To do: In the material below, the lines to reproduce exactly are the one containing "3. **移動棋子**" and all lines after it through the last.

Information:
○ ○ ○ ○ ○

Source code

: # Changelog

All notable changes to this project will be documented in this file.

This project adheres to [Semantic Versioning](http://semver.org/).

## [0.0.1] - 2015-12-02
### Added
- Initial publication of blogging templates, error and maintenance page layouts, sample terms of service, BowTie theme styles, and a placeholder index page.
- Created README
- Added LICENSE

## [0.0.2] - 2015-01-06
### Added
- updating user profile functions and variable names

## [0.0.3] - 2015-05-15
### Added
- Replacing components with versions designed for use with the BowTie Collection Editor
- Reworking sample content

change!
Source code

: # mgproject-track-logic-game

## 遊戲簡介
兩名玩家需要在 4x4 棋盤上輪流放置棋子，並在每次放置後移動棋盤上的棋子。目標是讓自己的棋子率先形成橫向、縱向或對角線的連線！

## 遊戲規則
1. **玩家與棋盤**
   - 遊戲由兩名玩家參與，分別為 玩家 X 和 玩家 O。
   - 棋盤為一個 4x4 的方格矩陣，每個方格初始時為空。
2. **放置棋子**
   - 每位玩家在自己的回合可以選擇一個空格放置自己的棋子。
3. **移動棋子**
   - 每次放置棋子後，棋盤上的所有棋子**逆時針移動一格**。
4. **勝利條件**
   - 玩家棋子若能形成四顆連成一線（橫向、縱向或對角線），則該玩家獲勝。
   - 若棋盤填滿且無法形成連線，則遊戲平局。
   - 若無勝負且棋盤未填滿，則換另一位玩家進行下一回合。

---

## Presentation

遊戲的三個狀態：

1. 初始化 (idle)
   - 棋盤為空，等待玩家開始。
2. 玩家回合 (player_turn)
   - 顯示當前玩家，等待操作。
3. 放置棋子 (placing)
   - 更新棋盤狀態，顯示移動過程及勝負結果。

○ ○ ○ ○ ○

Output for this task:
3. **移動棋子**
   - 每次放置棋子後，棋盤上的所有棋子**逆時針移動一格**。
4. **勝利條件**
   - 玩家棋子若能形成四顆連成一線（橫向、縱向或對角線），則該玩家獲勝。
   - 若棋盤填滿且無法形成連線，則遊戲平局。
   - 若無勝負且棋盤未填滿，則換另一位玩家進行下一回合。

---

## Presentation

遊戲的三個狀態：

1. 初始化 (idle)
   - 棋盤為空，等待玩家開始。
2. 玩家回合 (player_turn)
   - 顯示當前玩家，等待操作。
3. 放置棋子 (placing)
   - 更新棋盤狀態，顯示移動過程及勝負結果。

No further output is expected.